- EXERCISE
Extract all lines that hold "Leigh" from the records below.

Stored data
────────────────────
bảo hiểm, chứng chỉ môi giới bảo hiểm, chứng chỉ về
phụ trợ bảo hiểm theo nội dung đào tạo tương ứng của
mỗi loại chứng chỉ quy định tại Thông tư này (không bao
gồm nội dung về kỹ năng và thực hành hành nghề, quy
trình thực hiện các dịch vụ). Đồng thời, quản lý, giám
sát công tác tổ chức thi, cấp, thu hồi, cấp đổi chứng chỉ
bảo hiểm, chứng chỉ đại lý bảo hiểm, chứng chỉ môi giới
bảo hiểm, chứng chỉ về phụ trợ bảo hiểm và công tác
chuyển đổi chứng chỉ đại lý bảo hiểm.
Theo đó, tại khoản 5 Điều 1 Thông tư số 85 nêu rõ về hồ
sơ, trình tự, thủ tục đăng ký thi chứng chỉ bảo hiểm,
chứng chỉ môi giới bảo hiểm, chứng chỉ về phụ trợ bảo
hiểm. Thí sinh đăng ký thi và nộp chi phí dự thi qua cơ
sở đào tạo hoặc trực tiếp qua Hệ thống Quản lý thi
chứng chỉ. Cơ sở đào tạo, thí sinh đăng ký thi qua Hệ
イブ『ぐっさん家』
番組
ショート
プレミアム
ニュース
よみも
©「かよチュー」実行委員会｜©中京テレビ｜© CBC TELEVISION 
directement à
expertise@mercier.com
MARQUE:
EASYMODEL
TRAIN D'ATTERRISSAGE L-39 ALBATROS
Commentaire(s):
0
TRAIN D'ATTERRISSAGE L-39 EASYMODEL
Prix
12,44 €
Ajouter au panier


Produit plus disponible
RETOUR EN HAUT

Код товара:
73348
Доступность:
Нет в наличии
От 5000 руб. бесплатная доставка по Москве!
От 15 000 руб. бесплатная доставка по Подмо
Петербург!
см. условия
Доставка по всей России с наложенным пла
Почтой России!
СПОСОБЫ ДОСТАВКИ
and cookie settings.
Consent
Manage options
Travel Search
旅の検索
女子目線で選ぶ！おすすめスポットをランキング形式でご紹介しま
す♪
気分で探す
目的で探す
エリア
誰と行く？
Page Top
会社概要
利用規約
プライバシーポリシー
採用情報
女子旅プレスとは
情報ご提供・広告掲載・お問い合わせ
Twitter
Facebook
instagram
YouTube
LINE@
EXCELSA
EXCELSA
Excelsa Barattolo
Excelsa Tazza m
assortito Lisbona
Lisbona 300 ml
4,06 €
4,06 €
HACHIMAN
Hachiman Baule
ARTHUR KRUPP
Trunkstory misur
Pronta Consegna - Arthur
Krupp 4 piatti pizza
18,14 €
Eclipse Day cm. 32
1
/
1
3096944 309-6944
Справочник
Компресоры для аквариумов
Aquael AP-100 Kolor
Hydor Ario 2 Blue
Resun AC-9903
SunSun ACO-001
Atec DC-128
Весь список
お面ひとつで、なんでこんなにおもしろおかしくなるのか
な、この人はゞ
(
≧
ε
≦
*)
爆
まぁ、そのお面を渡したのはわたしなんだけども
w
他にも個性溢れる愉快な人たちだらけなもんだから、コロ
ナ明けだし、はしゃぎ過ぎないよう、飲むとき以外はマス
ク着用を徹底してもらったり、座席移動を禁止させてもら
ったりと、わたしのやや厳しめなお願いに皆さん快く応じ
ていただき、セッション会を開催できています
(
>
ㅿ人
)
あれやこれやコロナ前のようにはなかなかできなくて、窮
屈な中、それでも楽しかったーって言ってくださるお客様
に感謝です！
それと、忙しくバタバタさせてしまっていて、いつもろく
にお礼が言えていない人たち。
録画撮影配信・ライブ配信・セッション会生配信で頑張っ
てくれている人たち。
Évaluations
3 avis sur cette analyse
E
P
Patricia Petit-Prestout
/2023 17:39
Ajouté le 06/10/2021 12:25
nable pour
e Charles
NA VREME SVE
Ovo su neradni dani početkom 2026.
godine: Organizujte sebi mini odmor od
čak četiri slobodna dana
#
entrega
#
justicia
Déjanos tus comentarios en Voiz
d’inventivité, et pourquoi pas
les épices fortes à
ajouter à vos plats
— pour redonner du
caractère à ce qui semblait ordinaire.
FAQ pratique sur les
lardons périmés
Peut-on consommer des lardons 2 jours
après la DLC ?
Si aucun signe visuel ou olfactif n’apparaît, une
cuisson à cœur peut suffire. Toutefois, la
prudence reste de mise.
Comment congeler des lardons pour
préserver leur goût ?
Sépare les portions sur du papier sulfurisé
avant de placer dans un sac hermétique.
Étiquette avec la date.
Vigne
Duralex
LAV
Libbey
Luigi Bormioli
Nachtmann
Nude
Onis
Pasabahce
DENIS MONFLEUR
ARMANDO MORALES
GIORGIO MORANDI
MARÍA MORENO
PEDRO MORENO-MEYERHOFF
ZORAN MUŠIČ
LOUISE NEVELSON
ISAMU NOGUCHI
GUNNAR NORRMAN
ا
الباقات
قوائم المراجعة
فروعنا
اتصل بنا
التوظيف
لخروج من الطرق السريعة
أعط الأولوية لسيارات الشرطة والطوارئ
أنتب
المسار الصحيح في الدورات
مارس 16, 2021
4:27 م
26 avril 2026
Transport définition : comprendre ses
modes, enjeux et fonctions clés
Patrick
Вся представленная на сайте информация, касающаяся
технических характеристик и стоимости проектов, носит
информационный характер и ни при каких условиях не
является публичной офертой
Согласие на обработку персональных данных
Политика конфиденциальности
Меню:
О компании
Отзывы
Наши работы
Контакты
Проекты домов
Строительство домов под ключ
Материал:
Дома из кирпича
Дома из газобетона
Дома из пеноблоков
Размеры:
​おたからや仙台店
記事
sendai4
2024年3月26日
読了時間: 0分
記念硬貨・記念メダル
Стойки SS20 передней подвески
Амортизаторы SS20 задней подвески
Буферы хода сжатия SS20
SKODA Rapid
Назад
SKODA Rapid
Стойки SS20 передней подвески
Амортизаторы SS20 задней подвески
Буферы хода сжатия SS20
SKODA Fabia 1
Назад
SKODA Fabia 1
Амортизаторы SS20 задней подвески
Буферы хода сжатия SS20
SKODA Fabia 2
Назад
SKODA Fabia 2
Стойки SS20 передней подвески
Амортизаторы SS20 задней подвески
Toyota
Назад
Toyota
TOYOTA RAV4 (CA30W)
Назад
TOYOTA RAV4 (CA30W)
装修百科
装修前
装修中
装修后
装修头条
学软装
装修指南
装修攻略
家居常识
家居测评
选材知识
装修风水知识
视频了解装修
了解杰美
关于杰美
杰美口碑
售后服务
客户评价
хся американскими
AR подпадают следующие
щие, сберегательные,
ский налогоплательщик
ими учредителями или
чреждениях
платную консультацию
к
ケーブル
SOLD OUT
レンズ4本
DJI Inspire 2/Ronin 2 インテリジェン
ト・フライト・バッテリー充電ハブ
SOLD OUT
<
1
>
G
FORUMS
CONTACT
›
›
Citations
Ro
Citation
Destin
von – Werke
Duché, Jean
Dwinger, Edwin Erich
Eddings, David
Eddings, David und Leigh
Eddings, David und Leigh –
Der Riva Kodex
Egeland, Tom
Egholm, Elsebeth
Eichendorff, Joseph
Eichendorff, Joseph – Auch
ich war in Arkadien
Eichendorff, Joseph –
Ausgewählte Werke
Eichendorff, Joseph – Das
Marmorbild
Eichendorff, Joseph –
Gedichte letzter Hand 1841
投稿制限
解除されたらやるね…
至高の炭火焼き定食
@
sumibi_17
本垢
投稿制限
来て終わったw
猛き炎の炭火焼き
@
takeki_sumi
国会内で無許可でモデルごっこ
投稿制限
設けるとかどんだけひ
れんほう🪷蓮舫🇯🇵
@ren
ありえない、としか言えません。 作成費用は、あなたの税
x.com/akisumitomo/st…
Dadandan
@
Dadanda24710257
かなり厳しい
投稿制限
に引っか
────────────────────
- YOUR SOLUTION
Eddings, David und Leigh
Eddings, David und Leigh –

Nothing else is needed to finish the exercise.